Misery loves company and anyone who makes their living in the investment, Wall Street, real estate or banking world has just gone through the most miserable set of 12 months since the Great Depression. So for this reason, those of us in need of commiseration have found each other and our favorite source of guilty pleasure on Dealbreaker.com.
Here’s how it works, for the uninitiated: On any given day, the two main bloggers, Bess Levin and Equity Private, will dangle several raw meat steaks in the form of blog posts for the lions to chew on. These posts will range from updates on a particular investment bank’s layoff plans to reprints of the latest “Dear Investor, We Really Blew It But It Wasn’t Our Fault” hedge fund letter. The lurking lions will then tear into the subjects of these posts, often anonymously, and with a ferocity spawned by the stifling culture we’ve all been bound by for far too long.
The recipe is equal parts Gallows Humor, Schadenfreude, Gossip and Player-Hating with a dash of the most virulent Sarcasm to ever come out of New York City.
Equity Private is one of the best writers of any blog out there and she mixes her industry experience, biting wit and erudite observation into almost every piece she posts (see her guide that explains how to escape capture after perpetrating a major financial fraud for a great example of this).
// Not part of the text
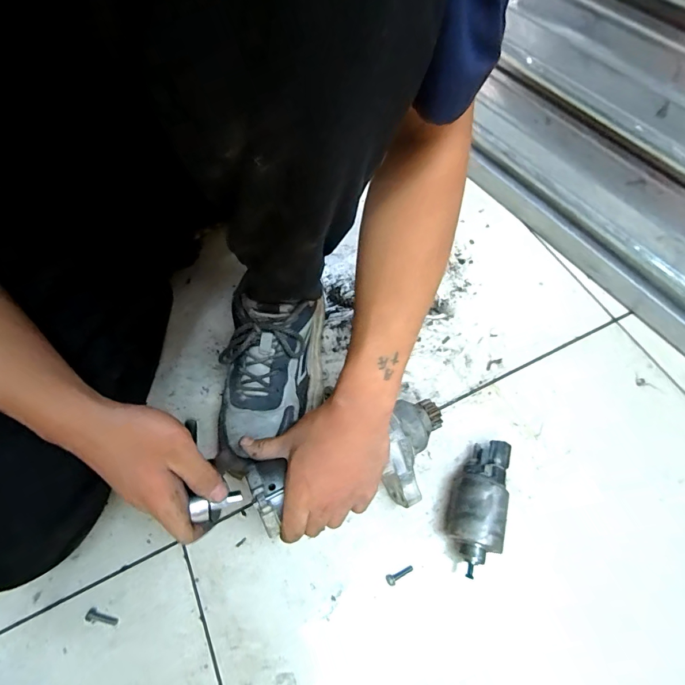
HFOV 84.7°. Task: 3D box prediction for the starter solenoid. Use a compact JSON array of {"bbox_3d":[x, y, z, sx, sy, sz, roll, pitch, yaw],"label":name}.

The other mouthpiece, Bess Levin, may be the most acid-tonged, satirical and sarcastic talent since Dorothy Parker. The ease with which she calls BS on the Gatsby’s of our time is nothing short of liberating. Her scoops and drive-by shootings have literally gotten the site banned on corporate internet servers from Connecticut to Manhattan (Merrill Lynch being the latest to throw up a Putin-like curtain between their employees and Freedom of Speech.)
And if you think the bloggers are poisonous, just try and post something disingenuous or uninformed on the message board (snake pit) below each post. You better post as a guest your first few times if you can’t deal with the vitriol from the regulars.
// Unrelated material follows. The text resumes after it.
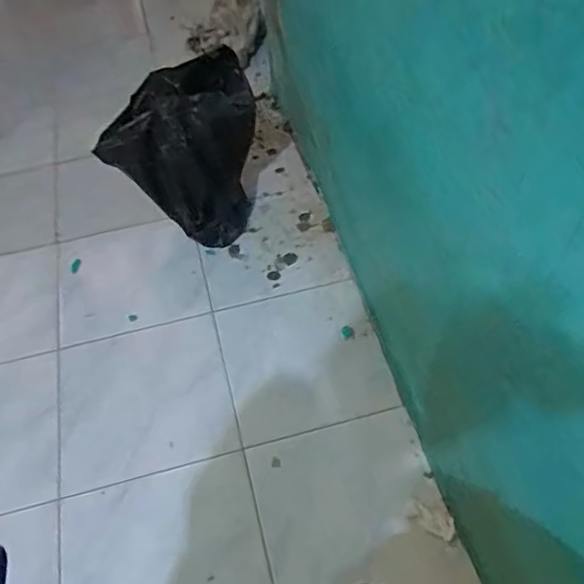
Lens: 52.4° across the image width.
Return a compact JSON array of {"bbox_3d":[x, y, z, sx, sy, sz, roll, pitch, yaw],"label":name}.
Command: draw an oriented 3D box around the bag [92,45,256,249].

There isn’t a high profile regulator, hedgie, bank executive or otherwise notable Wall Streeter who hasn’t had their veneer or reputation dissected and dismantled on the site, and that’s part of the fun. During 2008, we witnessed the crumbling of just about every facade out there, in terms of management savvy, trading prowess and investment expertise. Thankfully, Dealbreaker was there to catch it all for posterity. As I’ve said here before, when it really counted, it turned out that none of the emperors had any clothes. With everyone taken down a few notches, we have a more even playing field than at any time in the last few decades here in the investment business.
Everything I’ve described thus far only explains why Dealbreaker is a satisfying diversion, but over the last few months, the site has actually become must-read for those of us trying to keep up with the Wall Street death spiral.
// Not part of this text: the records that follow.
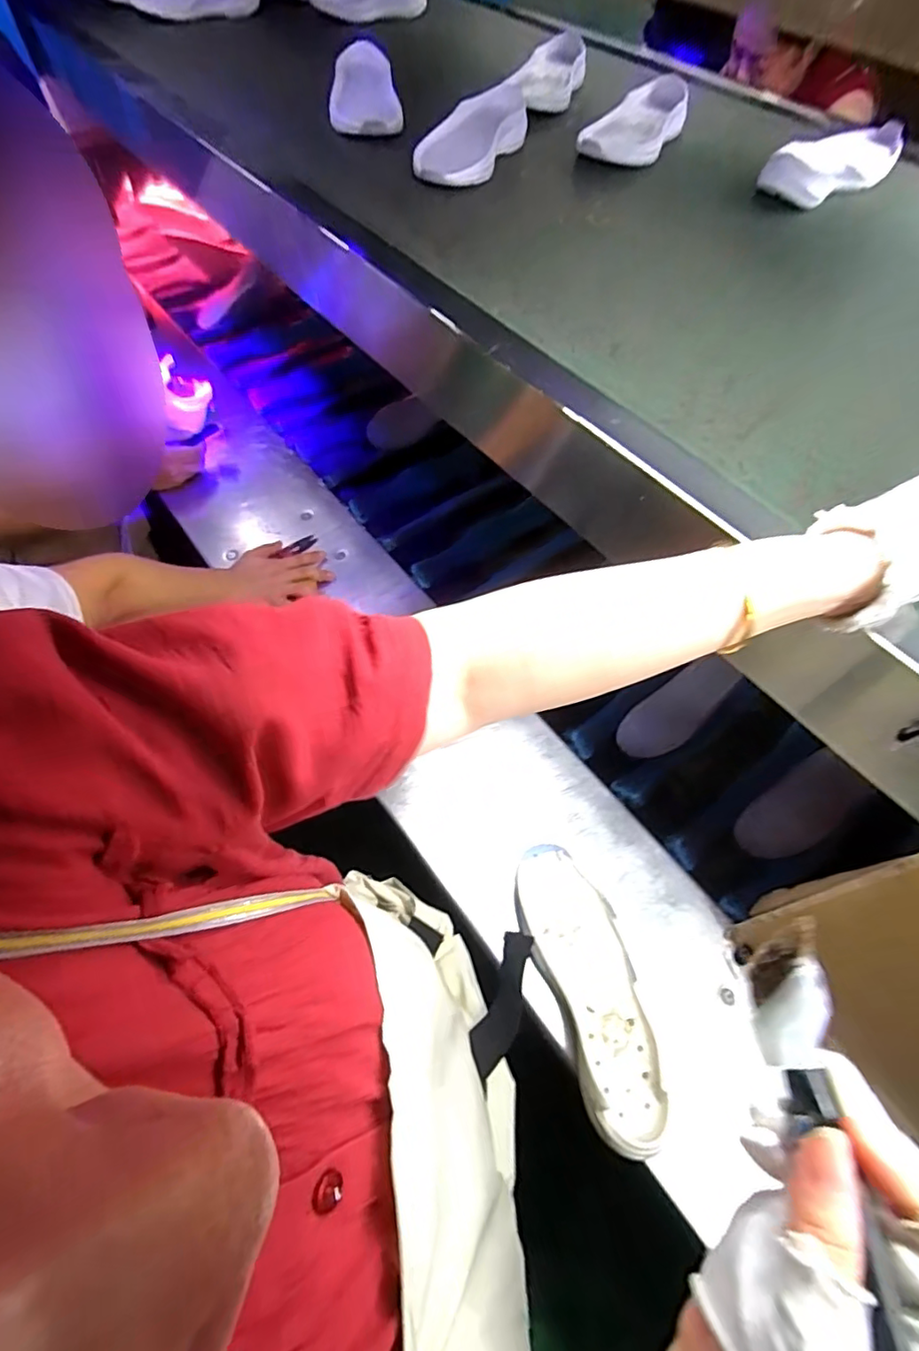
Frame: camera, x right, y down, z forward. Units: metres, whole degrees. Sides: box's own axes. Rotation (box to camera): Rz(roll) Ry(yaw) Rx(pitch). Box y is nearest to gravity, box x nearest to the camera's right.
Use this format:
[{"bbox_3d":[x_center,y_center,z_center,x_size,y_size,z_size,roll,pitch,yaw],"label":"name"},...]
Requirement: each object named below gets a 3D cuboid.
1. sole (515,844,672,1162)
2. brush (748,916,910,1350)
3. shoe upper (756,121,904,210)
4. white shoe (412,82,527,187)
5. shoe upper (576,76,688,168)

Having a site that acts as a running record of the denials, smoke-blowing and subterfuge not only keeps you amused to get through a vicious market, it can also protect you from believing, for example, a bank CEO asserting that “the dividend is safe” or a brokerage firm head declaring that “the worst is over/ we’ve seen the bottom”. Having access to this record gives you the perspective needed to avoid value traps and head fakes in the stock and bond markets.
Lately, staying at the forefront of the Wall Street madness has made all the difference, if you’ve wanted to keep your own sanity. Dealbreaker is a site that helps you do so while delivering laughs at the same time.
And I’ll be honored to hear a denizen of that site sarcastically comment that this post is “Too long, didn’t read” or “Too Reformed, didn’t Broker“, etc.